» REQUIRED ACTION
Once the line containing "BL-729: none -> present" is located in the records below, repeat it and all lines that follow it exactly, leaving out any picture.

* * * * *

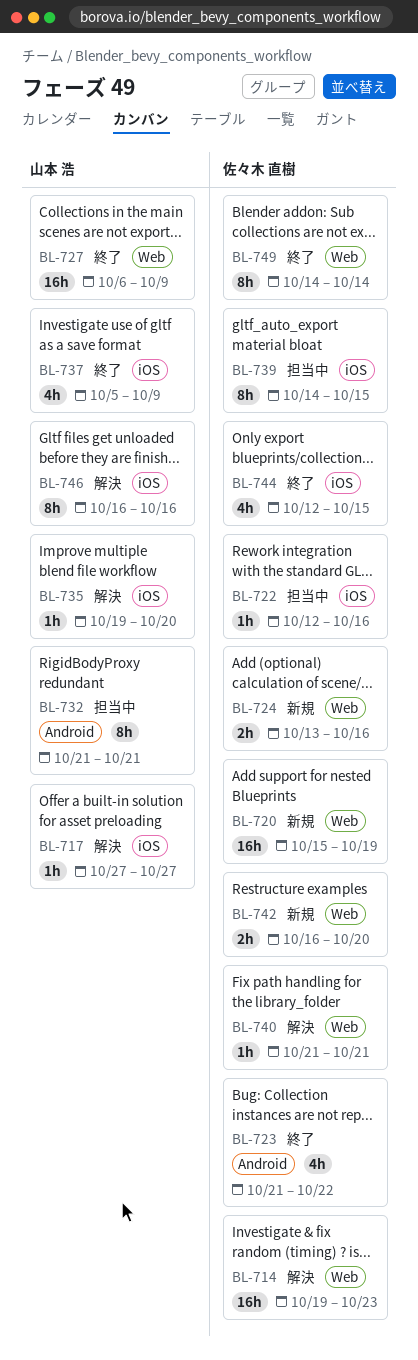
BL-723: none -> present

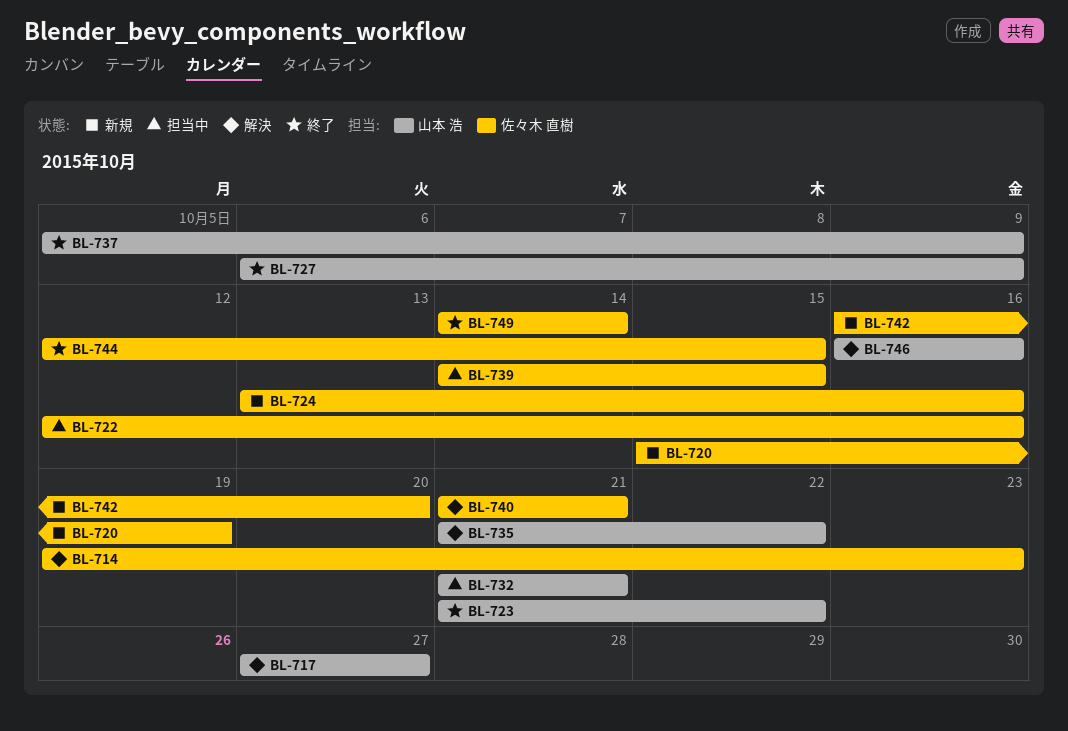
BL-723, owner: 佐々木 直樹 -> 山本 浩
BL-735, start: Oct 19 -> Oct 21
BL-735, due: Oct 20 -> Oct 22

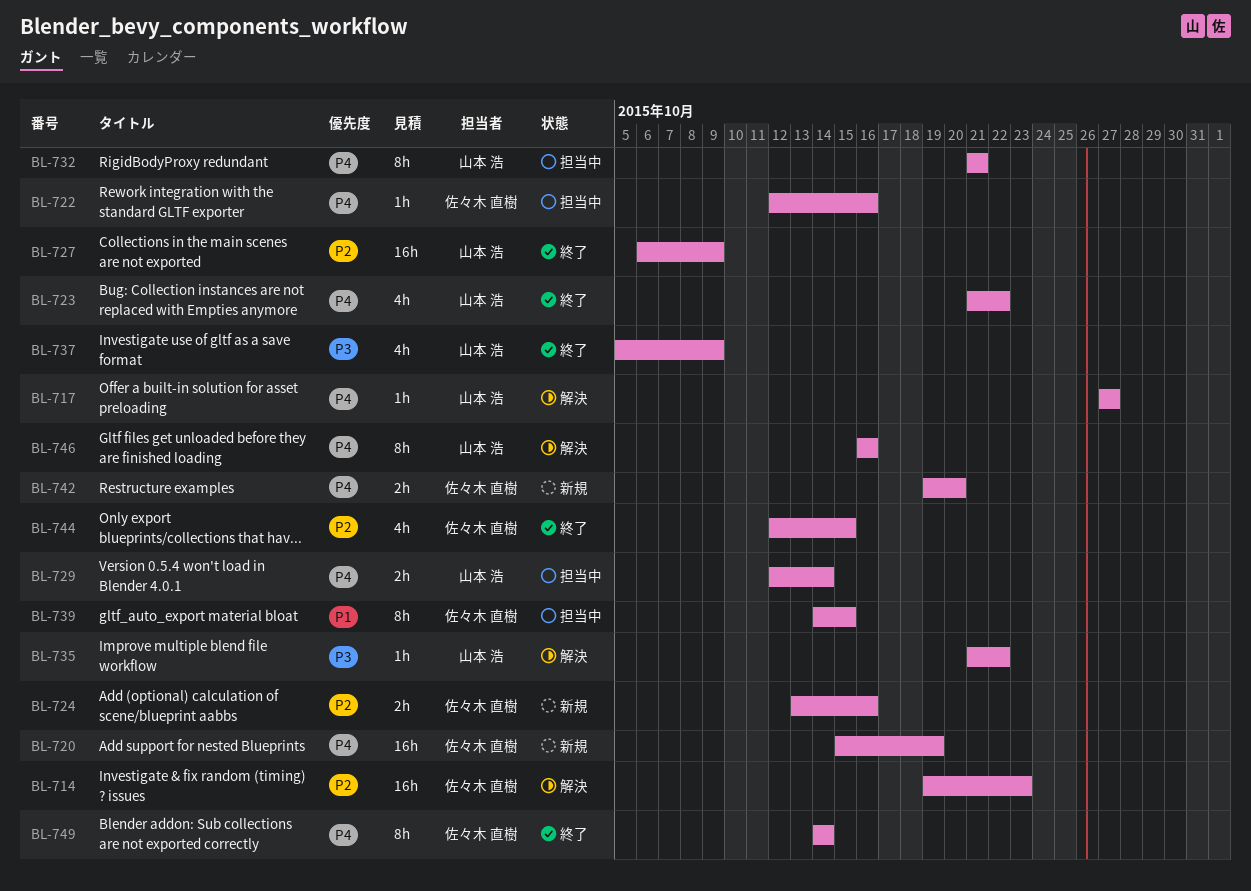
BL-729: none -> present
BL-740: present -> none
BL-742, start: Oct 16 -> Oct 19

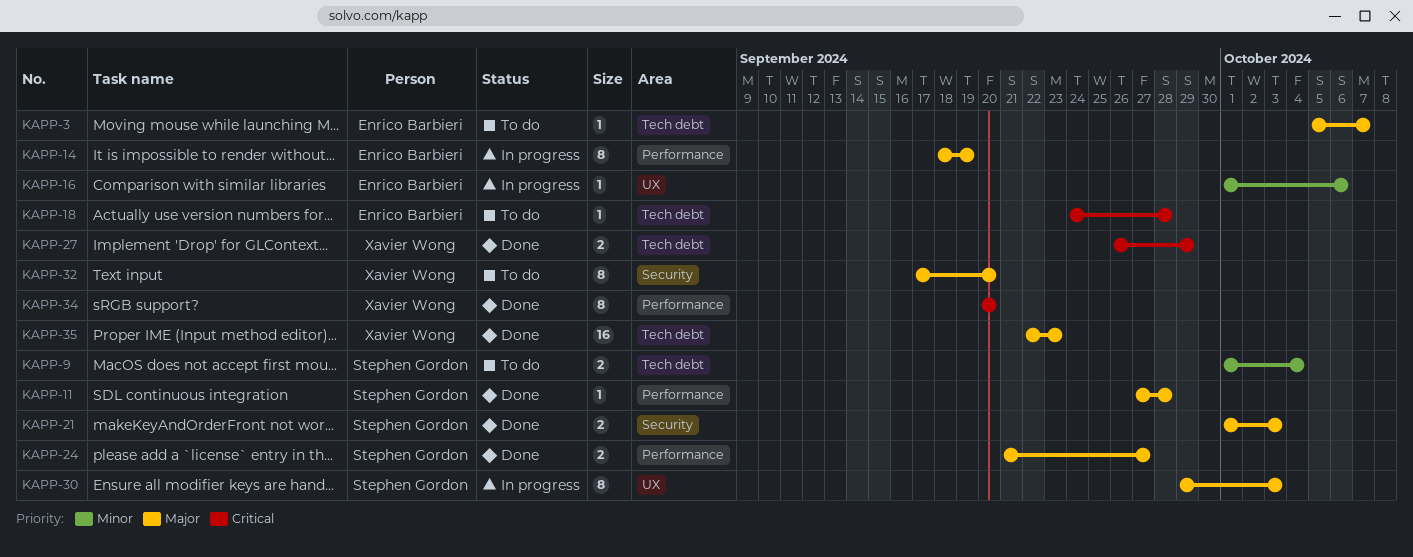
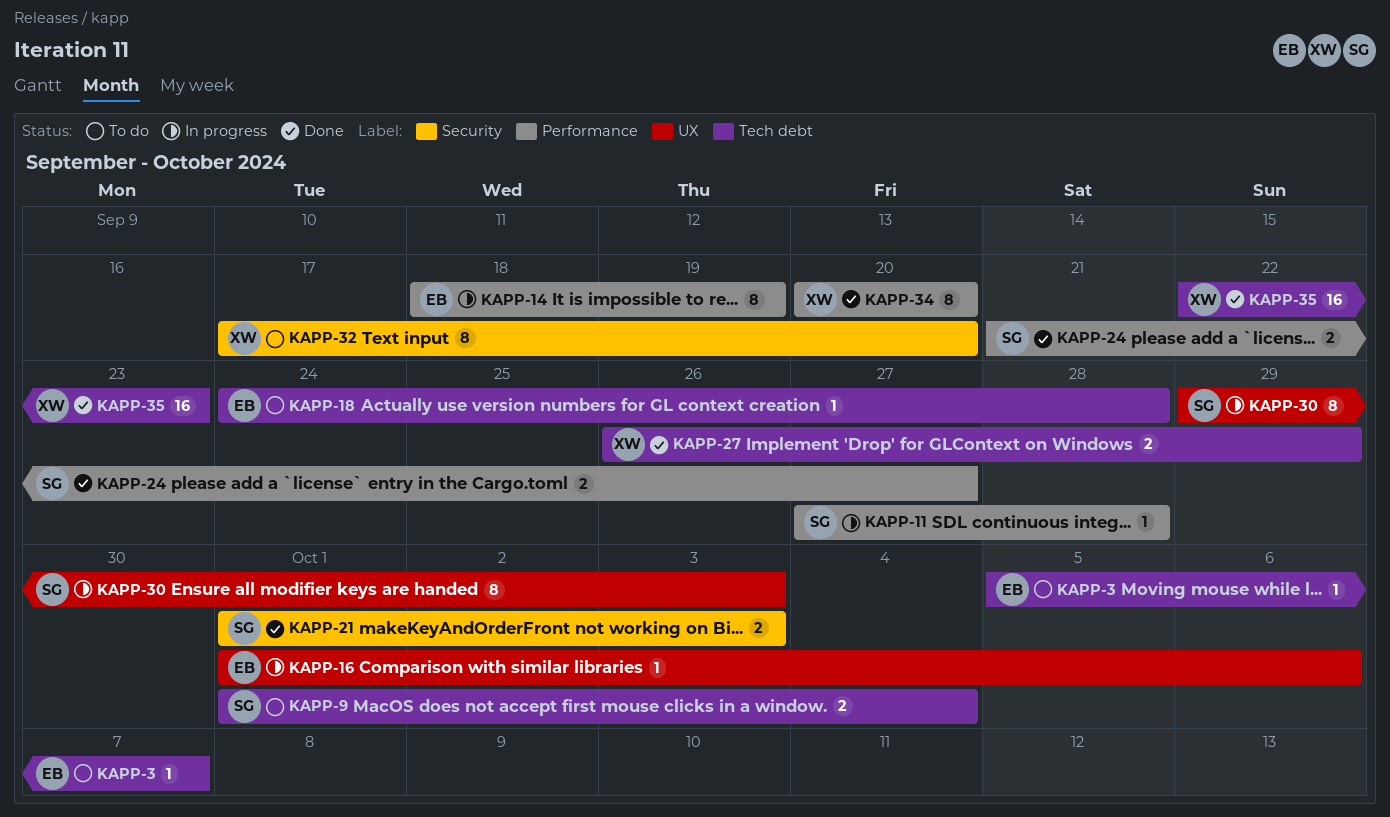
KAPP-11, status: Done -> In progress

* * * * *

» YOUR RESPONSE
BL-729: none -> present
BL-740: present -> none
BL-742, start: Oct 16 -> Oct 19

KAPP-11, status: Done -> In progress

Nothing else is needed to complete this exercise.